■ WHAT NEEDS TO BE DONE
In the data below, locate each line with the word "melanoma" and list it.

Data items
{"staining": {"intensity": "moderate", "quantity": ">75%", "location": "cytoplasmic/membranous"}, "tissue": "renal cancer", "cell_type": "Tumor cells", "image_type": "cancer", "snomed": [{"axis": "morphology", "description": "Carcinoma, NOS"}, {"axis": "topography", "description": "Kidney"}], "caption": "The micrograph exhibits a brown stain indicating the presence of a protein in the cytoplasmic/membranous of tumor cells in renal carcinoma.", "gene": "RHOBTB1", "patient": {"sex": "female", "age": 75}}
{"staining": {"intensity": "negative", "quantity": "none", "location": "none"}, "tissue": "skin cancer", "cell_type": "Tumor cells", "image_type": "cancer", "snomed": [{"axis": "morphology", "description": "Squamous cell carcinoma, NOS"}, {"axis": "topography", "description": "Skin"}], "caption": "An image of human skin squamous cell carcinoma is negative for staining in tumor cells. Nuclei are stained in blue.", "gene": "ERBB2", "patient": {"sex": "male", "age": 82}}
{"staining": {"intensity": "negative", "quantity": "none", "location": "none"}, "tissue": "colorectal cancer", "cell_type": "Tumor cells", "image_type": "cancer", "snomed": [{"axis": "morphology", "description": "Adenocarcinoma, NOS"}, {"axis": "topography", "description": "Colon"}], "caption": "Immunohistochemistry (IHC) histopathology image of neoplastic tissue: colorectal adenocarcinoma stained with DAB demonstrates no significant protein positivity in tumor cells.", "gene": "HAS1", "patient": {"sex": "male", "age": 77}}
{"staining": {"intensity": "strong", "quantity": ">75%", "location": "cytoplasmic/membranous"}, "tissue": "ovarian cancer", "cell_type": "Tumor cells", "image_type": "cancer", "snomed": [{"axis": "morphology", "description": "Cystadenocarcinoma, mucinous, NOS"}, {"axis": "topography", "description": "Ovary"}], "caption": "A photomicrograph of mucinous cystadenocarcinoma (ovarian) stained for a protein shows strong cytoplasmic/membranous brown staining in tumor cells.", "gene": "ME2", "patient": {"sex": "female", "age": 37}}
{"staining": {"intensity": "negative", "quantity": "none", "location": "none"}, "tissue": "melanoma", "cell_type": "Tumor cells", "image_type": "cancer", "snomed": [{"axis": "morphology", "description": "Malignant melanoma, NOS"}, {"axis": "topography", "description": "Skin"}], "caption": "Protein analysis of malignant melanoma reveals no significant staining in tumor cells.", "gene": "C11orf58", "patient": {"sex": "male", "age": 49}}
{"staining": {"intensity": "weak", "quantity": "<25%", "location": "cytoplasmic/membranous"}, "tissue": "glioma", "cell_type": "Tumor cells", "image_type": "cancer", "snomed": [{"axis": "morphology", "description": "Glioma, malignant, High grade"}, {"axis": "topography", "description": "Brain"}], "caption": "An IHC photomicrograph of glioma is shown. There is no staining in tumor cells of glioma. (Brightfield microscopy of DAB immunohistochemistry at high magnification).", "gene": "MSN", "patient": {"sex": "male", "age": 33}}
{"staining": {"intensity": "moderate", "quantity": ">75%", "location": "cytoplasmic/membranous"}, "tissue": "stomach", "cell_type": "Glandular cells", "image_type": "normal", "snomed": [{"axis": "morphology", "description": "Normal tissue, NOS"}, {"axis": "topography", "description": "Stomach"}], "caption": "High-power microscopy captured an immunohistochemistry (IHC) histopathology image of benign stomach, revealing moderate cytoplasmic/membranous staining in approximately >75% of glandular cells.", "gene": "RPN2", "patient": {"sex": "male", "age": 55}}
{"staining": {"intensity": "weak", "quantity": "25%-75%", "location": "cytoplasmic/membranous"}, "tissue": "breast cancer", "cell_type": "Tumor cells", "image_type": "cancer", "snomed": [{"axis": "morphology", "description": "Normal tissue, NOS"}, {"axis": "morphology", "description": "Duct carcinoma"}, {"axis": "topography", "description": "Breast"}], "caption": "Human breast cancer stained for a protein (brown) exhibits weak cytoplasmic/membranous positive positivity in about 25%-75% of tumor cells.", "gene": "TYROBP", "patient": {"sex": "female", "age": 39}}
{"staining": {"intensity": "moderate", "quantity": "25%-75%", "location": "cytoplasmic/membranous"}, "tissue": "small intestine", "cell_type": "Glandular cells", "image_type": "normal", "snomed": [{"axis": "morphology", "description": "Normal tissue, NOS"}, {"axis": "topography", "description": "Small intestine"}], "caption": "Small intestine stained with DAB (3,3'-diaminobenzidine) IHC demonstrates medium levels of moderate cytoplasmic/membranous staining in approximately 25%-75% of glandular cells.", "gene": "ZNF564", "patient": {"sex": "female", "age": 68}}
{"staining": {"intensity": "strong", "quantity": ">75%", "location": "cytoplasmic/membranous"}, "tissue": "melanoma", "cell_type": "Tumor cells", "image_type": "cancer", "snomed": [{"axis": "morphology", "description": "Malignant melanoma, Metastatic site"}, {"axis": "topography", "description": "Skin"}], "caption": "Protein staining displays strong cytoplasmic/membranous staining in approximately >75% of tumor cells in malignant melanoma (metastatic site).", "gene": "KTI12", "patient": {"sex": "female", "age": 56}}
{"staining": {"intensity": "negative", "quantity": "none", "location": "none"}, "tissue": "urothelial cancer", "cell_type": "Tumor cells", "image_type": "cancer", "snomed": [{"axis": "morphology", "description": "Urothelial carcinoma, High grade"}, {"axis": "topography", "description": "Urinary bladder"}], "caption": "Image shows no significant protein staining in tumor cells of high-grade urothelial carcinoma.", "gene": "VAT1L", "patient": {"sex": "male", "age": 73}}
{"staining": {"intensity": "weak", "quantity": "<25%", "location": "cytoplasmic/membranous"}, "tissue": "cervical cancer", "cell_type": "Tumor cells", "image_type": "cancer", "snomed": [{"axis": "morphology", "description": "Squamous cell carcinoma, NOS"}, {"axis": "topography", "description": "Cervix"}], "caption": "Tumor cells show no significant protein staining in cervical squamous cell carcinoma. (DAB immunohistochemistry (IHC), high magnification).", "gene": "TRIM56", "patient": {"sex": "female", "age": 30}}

■ RESPONSE TO THE EXERCISE
{"staining": {"intensity": "negative", "quantity": "none", "location": "none"}, "tissue": "melanoma", "cell_type": "Tumor cells", "image_type": "cancer", "snomed": [{"axis": "morphology", "description": "Malignant melanoma, NOS"}, {"axis": "topography", "description": "Skin"}], "caption": "Protein analysis of malignant melanoma reveals no significant staining in tumor cells.", "gene": "C11orf58", "patient": {"sex": "male", "age": 49}}
{"staining": {"intensity": "strong", "quantity": ">75%", "location": "cytoplasmic/membranous"}, "tissue": "melanoma", "cell_type": "Tumor cells", "image_type": "cancer", "snomed": [{"axis": "morphology", "description": "Malignant melanoma, Metastatic site"}, {"axis": "topography", "description": "Skin"}], "caption": "Protein staining displays strong cytoplasmic/membranous staining in approximately >75% of tumor cells in malignant melanoma (metastatic site).", "gene": "KTI12", "patient": {"sex": "female", "age": 56}}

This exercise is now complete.